In July 1961 I caught up with two of the above films on the same bill at the Scala cinema in Nottingham. The management decided to screen Wolfpack and The Cola Game together, so it was quite interesting to compare the German and Japanese entries. One has to say straight away that the German effort was far superior with Horst Buccholz clearly destined for international stardom, (The Magnificent Seven, Nine Hours to Rama, etc). The Japanese teenagers, on the other hand, performed adequately rather than impressively and did not become too well known outside Japan. None of them were invited to fight Godzilla. The main thing that sticks in the memory is the ingenious Cola Game itself in which the youngsters form a circle and spin a cola bottle. Wherever the bottle points decides which couple must make love in front of the rest of the gang, or alternatively the girl must strip.

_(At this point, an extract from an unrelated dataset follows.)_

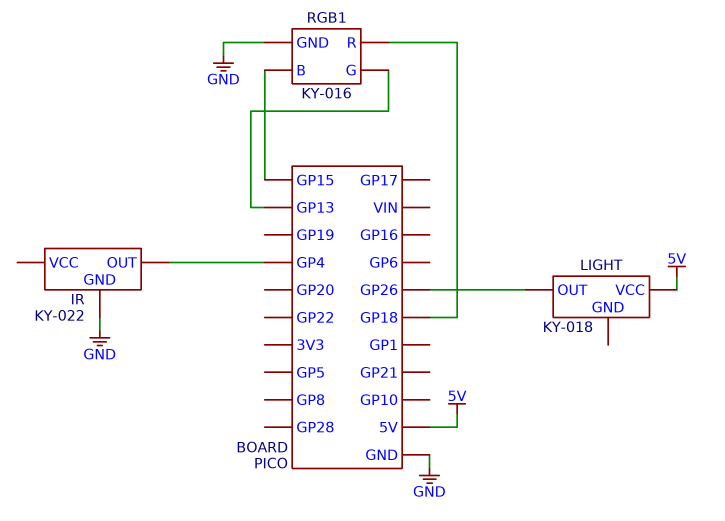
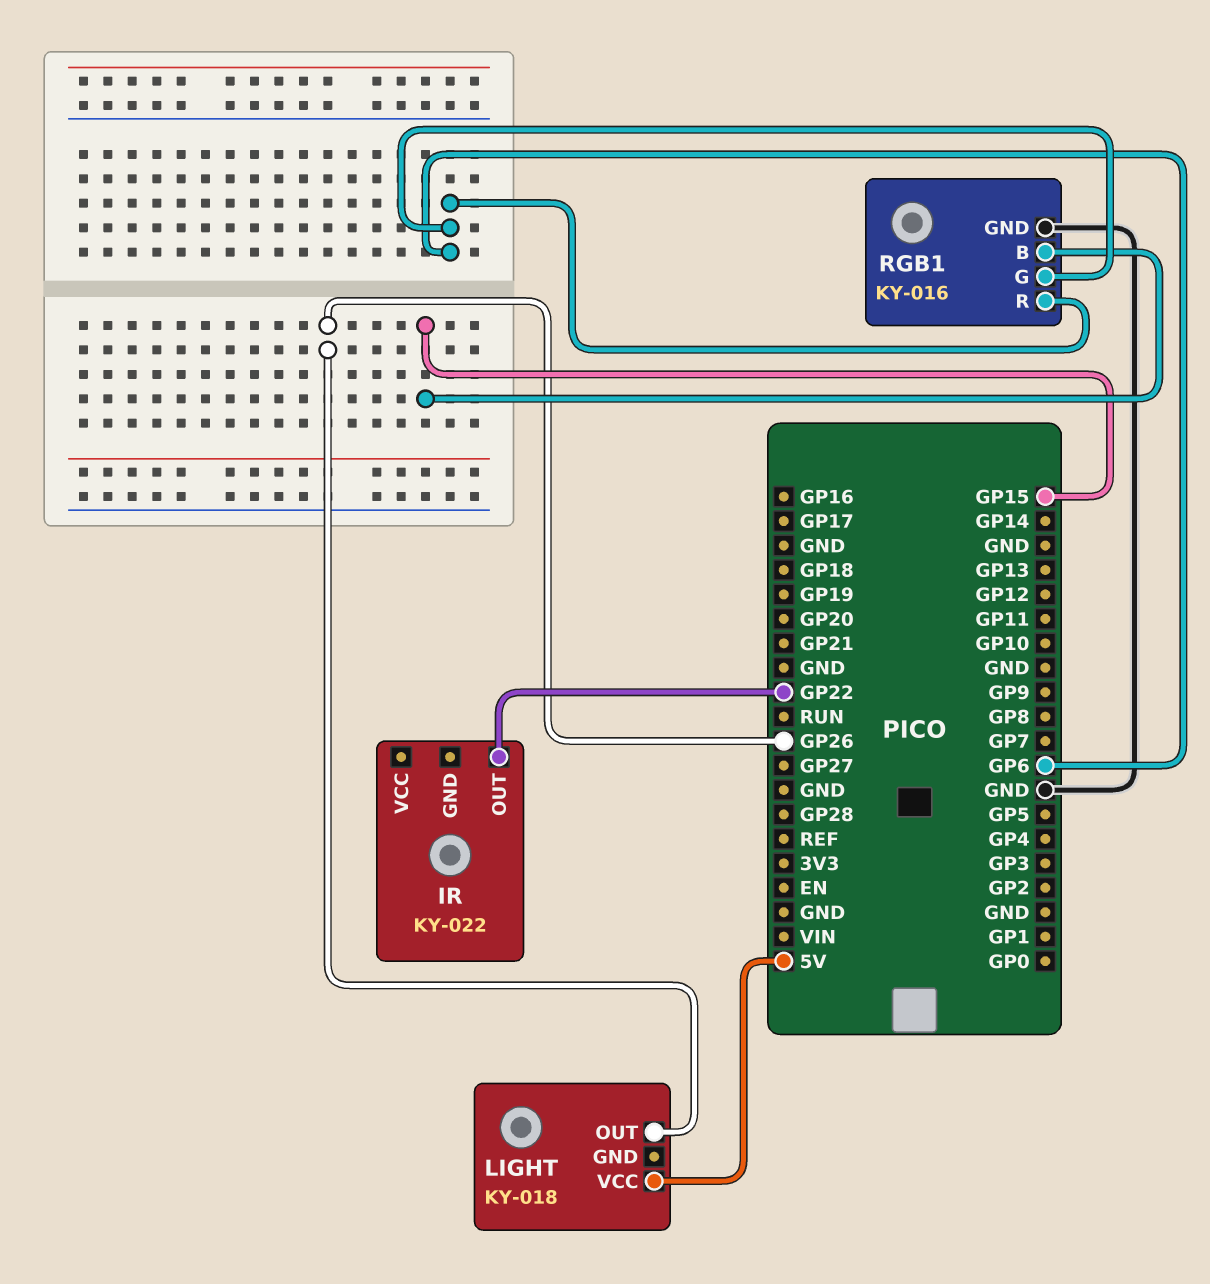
IR pin GND: GND -> none
IR pin OUT: GP4 -> GP22
RGB1 pin G: GP13 -> GP6
RGB1 pin R: GP18 -> GP6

Curiously, this is neither a comedy nor a social document, falling more into the category of lurid melodrama. Amid all the rompings the story too often gets bogged down in its treachery and squalor. While the heroine Junko is having an abortion her boyfriend Makoto goes off with another girl, only to become enraged when his ex finds a new love. Just like in the Swedish Blackjackets, this story too finishes with a spectacular death. The bad boy in both films comes to a grisly end, in Makoto's case crashing his boat into the rocks as he tries to ram the other couple.

It's a pity this film is essentially lost and the only people who may comment have not actually seen it for sixty years. After so long there are basically only two reasons to remember it at all: the crazy, amoral Cola game; and the explosive finale.